If the burrata and pickled peaches had overplayed its hand, the roasted-beet salad did the opposite. Even if you paid attention to the fine print (and who does that?), it would have been hard to predict from the menu's description that beets, chickpeas, oranges and feta could create such a mesmerizing combination. Little isn't the first to toss chickpeas with oil and put them in the oven, but they would come as a revelation to anyone who knows these legumes as either rock-hard pellets or soggy beans from a can. Roasted until crunchy, they — along with fried beet shavings —offered the textural contrast that's the backbone of every great salad. Little also isn't the first to think in terms of these bright, exotic flavors — cumin and oranges can be found flirting in many chefs' shadows, and cumin and beets are a Moroccan standard — but he was smart to toss them together in a bowl, and in just the right combination with the other ingredients.
I wished I could have ignored the rest of the meal and just concentrated on that salad and the bustling souks and colorful tile mosaics from the North African country it reminded me of. But more food was coming, and some of it was good enough to deserve my undivided attention. One such dish was the hanger steak, with classic flavors of red wine, mushrooms and potatoes sparkling with the addition of a strand of blue-cheese butter that melted over the perfectly cooked meat. Braised pork, so fork-tender even a baby could've gummed it, was another attention-getter, with pan-crisped spaetzle and a standout pear barbecue sauce that was a welcome change from the rampant overly smoky or sweet variations. If Little were so inclined, he could probably bottle the stuff and make a fortune — or at least enough to make up for any lost business the construction on Second Avenue might be causing.

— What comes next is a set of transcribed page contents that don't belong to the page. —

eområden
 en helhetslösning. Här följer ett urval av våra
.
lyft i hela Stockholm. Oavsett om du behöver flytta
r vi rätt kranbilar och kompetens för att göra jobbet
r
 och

More than half the lengthy menu is made up of dishes that could fill the role of small plates, perfect for a nibble after work with a cocktail or as a commitment-free way to build a meal. Including the menu's official small plates, snacks, half-orders of pastas, small salads and sides, twenty-some dishes call out for sharing. One night, we so enjoyed the duck confit tacos (not spicy as advertised, but tasty all the same), fried Brussels sprouts and sunchoke salad with slices of crunchy raw tuber, artichokes, feta and preserved lemon that we largely ignored our entrees. My friend wasn't thrilled about being too full for dinner; he'd ordered the pan-roasted chicken with mustard sauce, chèvre gnocchi and tarragon-horseradish crème fraîche, and knew the dish would be better hot than reheated from a takeout box. I didn't mind so much, though, considering how bland my Colorado striped bass seemed after so many bold flavors (it needed more salsa verde) or how jumbled the flavors were in the cake-batter ice cream — with cinnamon-sugar pork rinds, bacon caramel, crispy pork belly and, of all things, blueberries — that followed it. With this and other desserts, the kitchen seems to be overthinking, cooking more from the head than the heart.